The Missionaries of Charity has never offered a solution to poverty. They leave that to the political and religious leaders, preferring themselves to dress the wounds of the lepers, and provide what physical comfort and spiritual solace they can to the terminally ill.


In the spartan corridors of Nirmal Hriday (Pure Heart), the Home for the Dying, near the festering banks of the Hooghly River in Calcutta, among the thin mattresses and tin bedpans, many a fresh-faced Western volunteer has come face to face with the truth known by all nurses - that the dying need love and care.



A British journalist Christopher Hitchins in his book The Missionary Position pilloried her as receiving tainted money and lending legitimacy to frauds and dictators like the former Haitian military ruler Baby Doc Duvalier.


The young backpackers who flocked to the home for the dying at Kali Ghat may have been motivated by celebrity worship or by genuine commitment, but their energy could be put to a good cause, even if only for a few days and even if they would return to nascent careers as lawyers and businessmen, their time spent scrubbing the floors worn as a badge of moral superiority ever after.


Mother Teresa herself was unruffled by such criticism. "All I can do is pray for them," was her customary reply.
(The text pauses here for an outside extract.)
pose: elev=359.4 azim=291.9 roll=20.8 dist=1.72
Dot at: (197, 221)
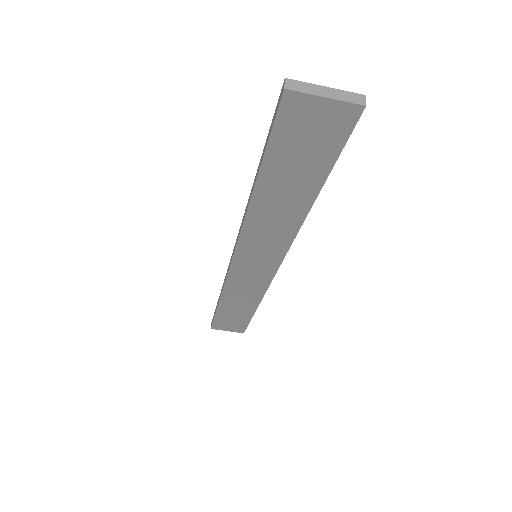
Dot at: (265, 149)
As a woman of 87, Mother Teresa held to some deeply unfashionable opinions, opposing abortion and women in the priesthood. Her willingness to toe the Vatican line won her enduring t


rust and admiration from Rome.


Mother Teresa's hands-on help defied the age-old caste system. Her example led many a caste Hindu to abandon Durga and accept Jesus. But when it came to the needy, the sick and the dying, Muslims, Sikhs, Hindus and Christians were all helped equally. For most Indians, that was enough.


She was selfless, yes, but also possessed a steely determination which made her firmly economical with her time.


I remember meeting her in Calcutta in the early 1990s hoping to record a few words for an ABC interview. She blessed me with a pat on the head instead, and gave me a prayer card, rationing her presence to cope with the numbers of people wanting her attention. You never got what you wanted unless you wanted what she wanted. The pity is, so few of us really do.